• Goal of the exercise: From the text below on beautiful Broadway songs, list every song that Mike Rhone includes in his list of "How-could-you-possibly-leave-offs," and give the show for each.

• Selected excerpt:
>> Start

Songs by Sondheim, Jones & Schmidt, Ahrens & Flaherty, etc. are included on readers' personal lists of the most beautiful songs ever to grace Broadway. logo

Stephen Sondheim
"Ooooh, a good topic," wrote John Connors, in response to my asking readers to supply their entries for The Most Beautiful Songs Ever to Grace a Broadway Stage, after my Thursday night group at J.R.'s voiced its opinions.

"You hit the nail on the head with a couple," Connors added, and then listed his own favorites: "Sunday," "Finishing the Hat," "Beautiful," and "Lesson #8" (Sunday in the Park with George); "Somewhere" (West Side Story); "John 19:41" (Jesus Christ Superstar); "Not a Day Goes By" (Merrily We Roll Along); "Loving You" and "Nobody Has Ever Loved Me" (Passion); "Edelweiss" (The Sound of Music); "Too Many Mornings" (Follies); "No More" (Into the Woods), "There Was a Barber" (Sweeney Todd); and "Send in the Clowns" (A Little Night Music). What interested me was how many readers voted for songs by Sondheim, whom many barbarians allege can't write a beautiful melody.

"Ah, it's been far too long since we did a '50 Most' list," wrote Mike Rhone, a frequent contributor to my inventories when I did them at BroadwayOnLine. "My list of 'How-could-you-possibly-leave-offs' includes 'Johanna' (Sweeney Todd); 'Tonight,' (West Side Story); 'If Ever I Would Leave You' (Camelot--Lerner & Loewe got shafted by you and your friends!); 'This Nearly Was Mine' (South Pacific); and 'Unexpected Song' (Song and Dance).'" Then Mike mentioned two songs that made me hit my head in frustration. How could I forget "A Quiet Thing" (Flora, the Red Menace), which Jeff Haslow also cited, and "Make Our Garden Grow" (Candide), which Frank Darmstadt, Jerry DeFina, Shelby Ferrin, Don Gibbs, Brad Howell Houghton, and Bob Manasco named?

>> End

• Data excerpts:
>> Start

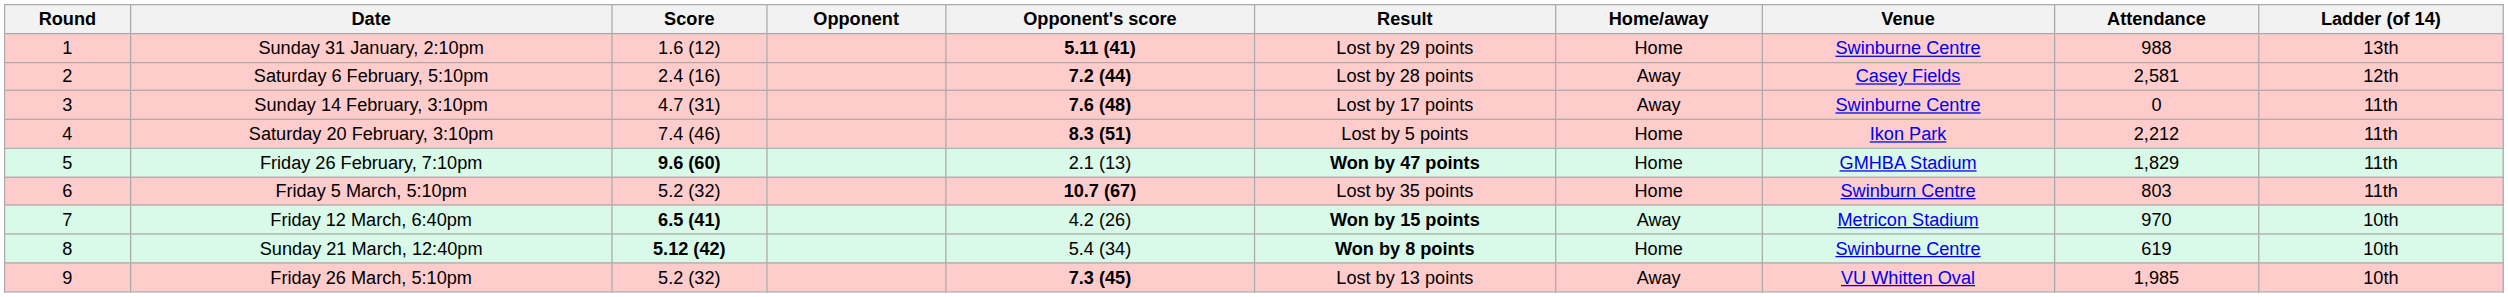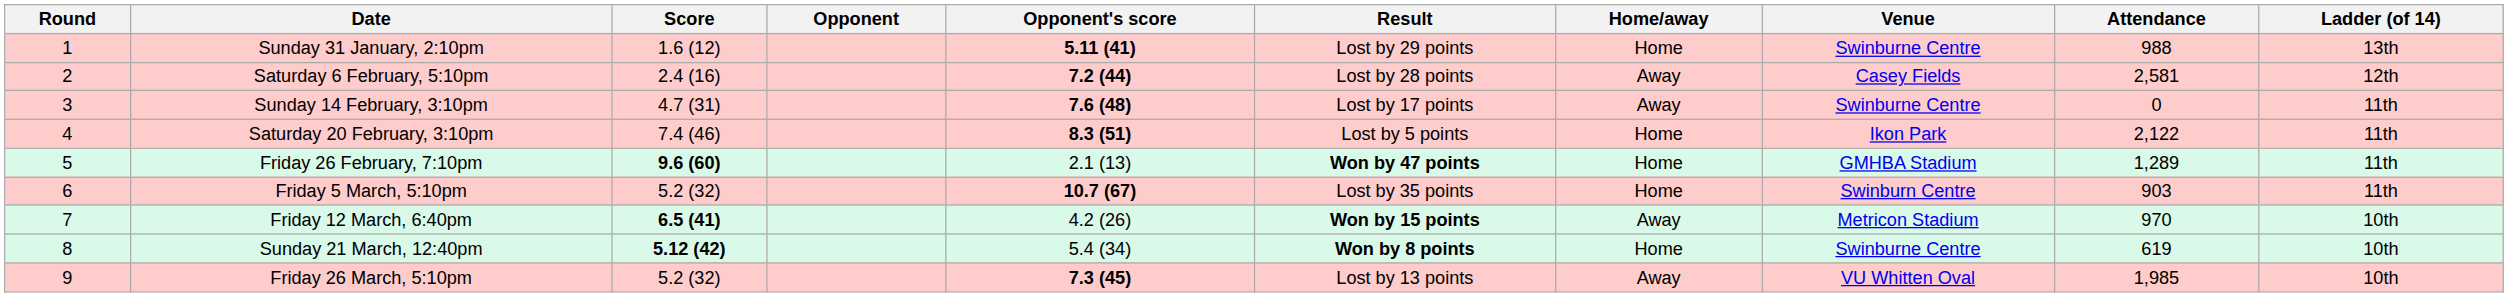Saturday 20 February, 3:10pm | Attendance: 2,212 -> 2,122
Friday 26 February, 7:10pm | Attendance: 1,829 -> 1,289
Friday 5 March, 5:10pm | Attendance: 803 -> 903
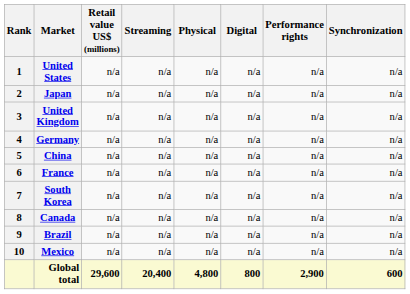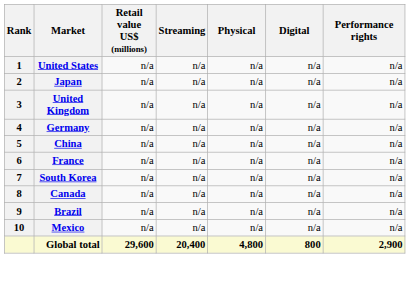- column: Synchronization | n/a | n/a | n/a | n/a | n/a | n/a | n/a | n/a | n/a | n/a | 600
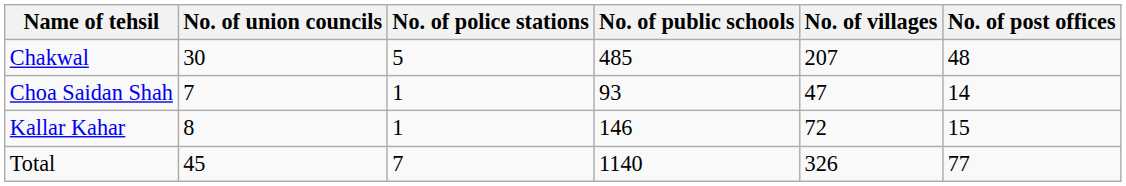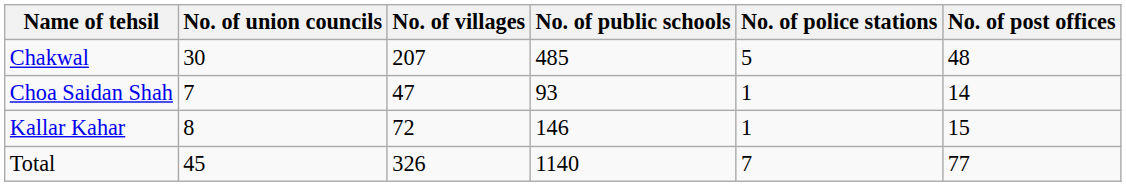columns swapped: No. of villages <-> No. of police stations
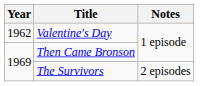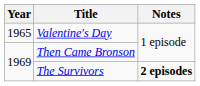Valentine's Day | Year: 1962 -> 1965
The Survivors | Notes: normal -> bold
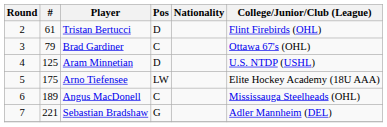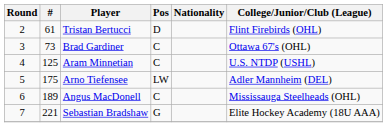Brad Gardiner | #: 79 -> 73
Aram Minnetian | Pos: D -> C
Arno Tiefensee | College/Junior/Club (League): Elite Hockey Academy (18U AAA) -> Adler Mannheim (DEL)
Sebastian Bradshaw | College/Junior/Club (League): Adler Mannheim (DEL) -> Elite Hockey Academy (18U AAA)
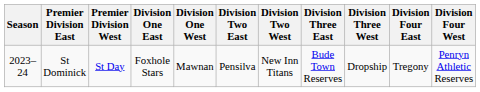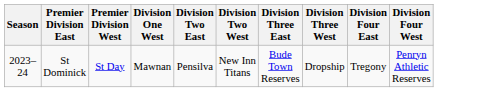- column: Division One East | Foxhole Stars
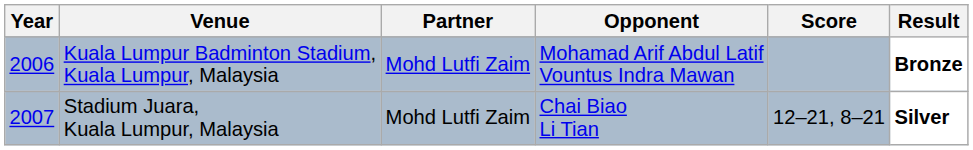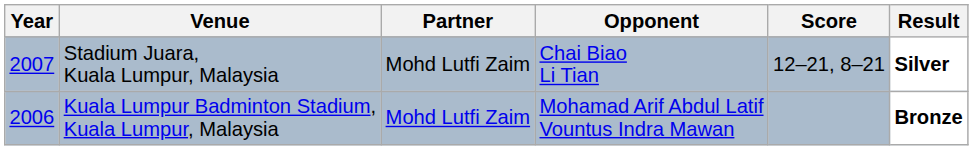rows swapped: Kuala Lumpur Badminton Stadium, Kuala Lumpur, Malaysia <-> Stadium Juara, Kuala Lumpur, Malaysia
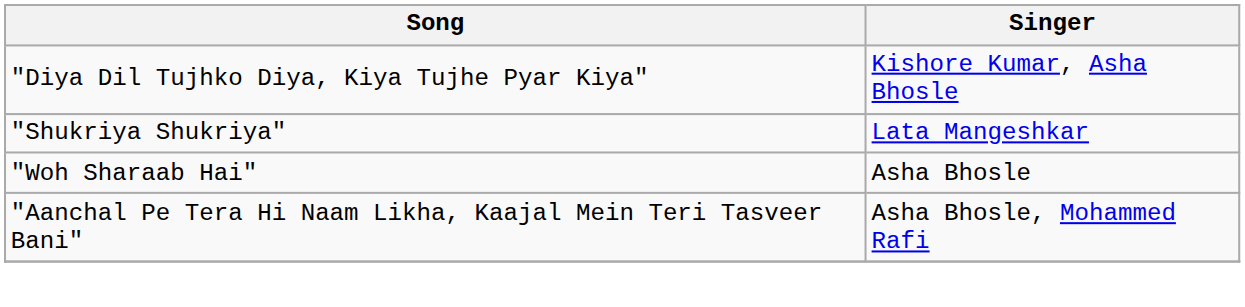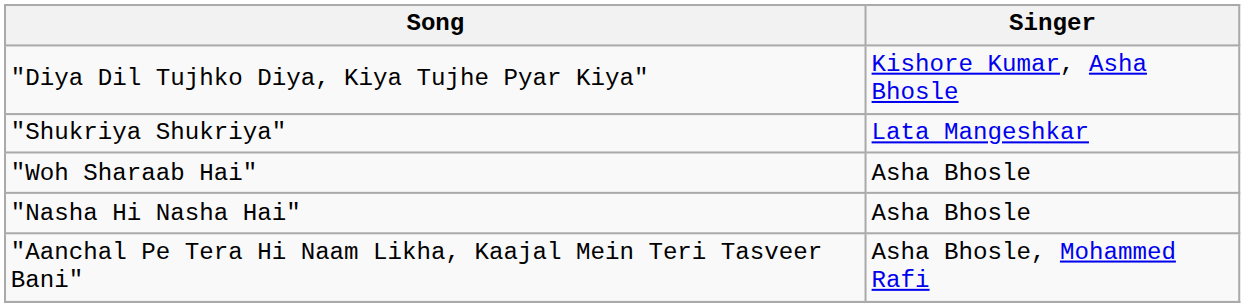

>> End

• Completed task:
- "Johanna" (Sweeney Todd)
- "Tonight" (West Side Story)
- "If Ever I Would Leave You" (Camelot)
- "This Nearly Was Mine" (South Pacific)
- "Unexpected Song" (Song and Dance)